La regla general impuesta por la Ley Nacional de Tránsito establece que todo vehículo que se aproxima a una encrucijada desde la derecha conserva la prioridad de paso. Sin embargo, este principio no posee un carácter absoluto dentro del ordenamiento vial. La propia normativa contempla un conjunto de escenarios y excepciones específicas en los cuales la preferencia queda sin efecto, obligando al conductor a detener la marcha o ceder el paso independientemente del lado por el cual avance.
Entre las principales excepciones fijadas por la legislación se encuentra la presencia de señalización vial específica. La existencia de un semáforo, una señal de "PARE" o de "CEDA EL PASO" anula de manera directa la prioridad del conductor que circula por la derecha. Una dinámica similar rige ante la aproximación de vehículos de emergencia —como ambulancias, autobombas o patrulleros— siempre que desplieguen las señales luminosas y sonoras reglamentarias, ante lo cual los demás usuarios de la vía pública deben despejar la calzada.

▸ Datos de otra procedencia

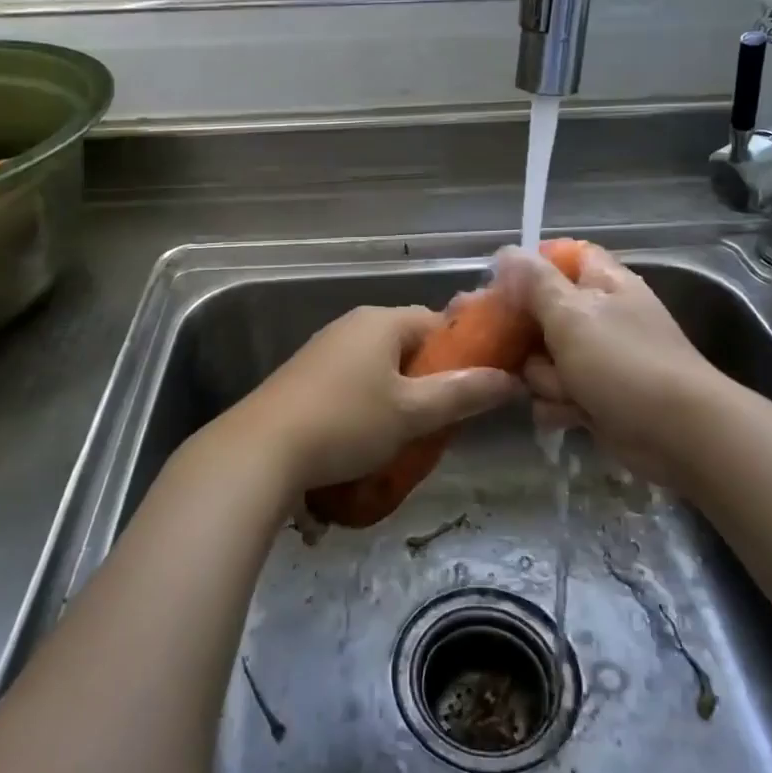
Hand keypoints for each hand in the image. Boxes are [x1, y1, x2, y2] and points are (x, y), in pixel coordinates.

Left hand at [218, 305, 518, 494]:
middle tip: (444, 420)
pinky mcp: (306, 377)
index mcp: (381, 321)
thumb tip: (510, 379)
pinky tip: (369, 439)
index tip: (476, 389)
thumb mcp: (412, 412)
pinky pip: (354, 382)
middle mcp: (353, 325)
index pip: (438, 323)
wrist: (261, 451)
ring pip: (381, 367)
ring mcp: (325, 350)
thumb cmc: (347, 422)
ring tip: (410, 436)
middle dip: (430, 380)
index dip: (463, 352)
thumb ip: (463, 393)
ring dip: (400, 397)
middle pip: (408, 345)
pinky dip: (370, 405)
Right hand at [493, 243, 720, 488]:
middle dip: (524, 335)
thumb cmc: (624, 363)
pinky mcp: (595, 396)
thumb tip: (507, 251)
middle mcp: (599, 315)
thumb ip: (535, 283)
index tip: (501, 286)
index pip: (562, 257)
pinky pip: (556, 393)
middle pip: (541, 312)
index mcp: (601, 283)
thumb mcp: (572, 315)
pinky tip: (569, 415)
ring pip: (543, 358)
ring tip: (564, 391)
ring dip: (543, 378)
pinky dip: (558, 405)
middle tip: (508, 347)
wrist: (679, 434)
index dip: (530, 268)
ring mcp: (598, 358)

El tipo de infraestructura y la superficie de circulación también modifican el criterio prioritario. Quienes transitan por arterias pavimentadas conservan el paso frente a aquellos rodados que pretenden incorporarse desde calles de tierra o no consolidadas. En el caso de las autopistas y semiautopistas, los vehículos en circulación tienen la preferencia absoluta por sobre quienes buscan ingresar o atravesar la traza. Asimismo, en las rotondas la prioridad pertenece de forma exclusiva a quien ya se encuentra circulando dentro del anillo por sobre el automovilista que intenta acceder al trazado.

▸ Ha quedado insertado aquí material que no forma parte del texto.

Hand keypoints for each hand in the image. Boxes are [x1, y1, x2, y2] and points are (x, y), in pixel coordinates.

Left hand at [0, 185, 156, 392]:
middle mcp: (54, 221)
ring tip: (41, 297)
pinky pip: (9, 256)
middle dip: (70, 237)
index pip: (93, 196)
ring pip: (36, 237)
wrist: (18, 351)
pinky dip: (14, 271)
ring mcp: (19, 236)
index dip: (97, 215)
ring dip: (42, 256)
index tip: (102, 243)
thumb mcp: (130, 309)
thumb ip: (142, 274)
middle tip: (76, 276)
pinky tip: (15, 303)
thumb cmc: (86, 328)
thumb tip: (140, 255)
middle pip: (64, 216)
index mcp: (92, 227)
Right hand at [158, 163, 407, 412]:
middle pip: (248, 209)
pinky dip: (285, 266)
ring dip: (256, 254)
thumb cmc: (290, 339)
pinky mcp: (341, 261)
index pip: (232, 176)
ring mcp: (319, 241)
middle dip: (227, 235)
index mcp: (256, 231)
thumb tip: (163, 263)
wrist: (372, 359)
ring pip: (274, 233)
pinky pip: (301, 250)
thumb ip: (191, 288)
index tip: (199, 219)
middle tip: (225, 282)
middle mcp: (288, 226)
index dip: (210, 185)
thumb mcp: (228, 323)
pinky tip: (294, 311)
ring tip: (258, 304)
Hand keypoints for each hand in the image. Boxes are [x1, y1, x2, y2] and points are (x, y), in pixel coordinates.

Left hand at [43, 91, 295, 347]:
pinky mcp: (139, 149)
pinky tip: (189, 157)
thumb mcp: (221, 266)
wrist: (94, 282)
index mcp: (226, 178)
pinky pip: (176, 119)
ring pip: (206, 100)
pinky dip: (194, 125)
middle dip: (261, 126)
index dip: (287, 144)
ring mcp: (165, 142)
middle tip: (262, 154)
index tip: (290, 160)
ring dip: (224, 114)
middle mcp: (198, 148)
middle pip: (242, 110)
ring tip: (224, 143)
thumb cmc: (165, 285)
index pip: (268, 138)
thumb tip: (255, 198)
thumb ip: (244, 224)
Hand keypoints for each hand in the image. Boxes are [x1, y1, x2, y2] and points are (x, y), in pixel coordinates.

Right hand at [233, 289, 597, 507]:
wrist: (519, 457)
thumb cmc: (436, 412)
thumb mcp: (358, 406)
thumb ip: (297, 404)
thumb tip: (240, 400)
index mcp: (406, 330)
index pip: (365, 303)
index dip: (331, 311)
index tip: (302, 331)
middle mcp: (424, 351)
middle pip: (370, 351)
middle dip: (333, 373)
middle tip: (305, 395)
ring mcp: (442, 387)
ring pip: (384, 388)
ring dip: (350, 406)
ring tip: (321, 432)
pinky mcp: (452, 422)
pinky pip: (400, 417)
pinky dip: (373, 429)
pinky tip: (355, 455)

Por último, la normativa otorga una tutela especial a la seguridad de los peatones, garantizando su prioridad absoluta cuando cruzan por la senda peatonal o zonas delimitadas a tal fin. Del mismo modo, la preferencia de la derecha queda invalidada cuando un vehículo realiza un giro para ingresar a otra arteria o ejecuta maniobras que alteran su trayectoria rectilínea, debiendo ceder el paso a los rodados que continúan su marcha lineal, así como en los cruces a nivel ferroviario donde la circulación sobre rieles mantiene la antelación de paso.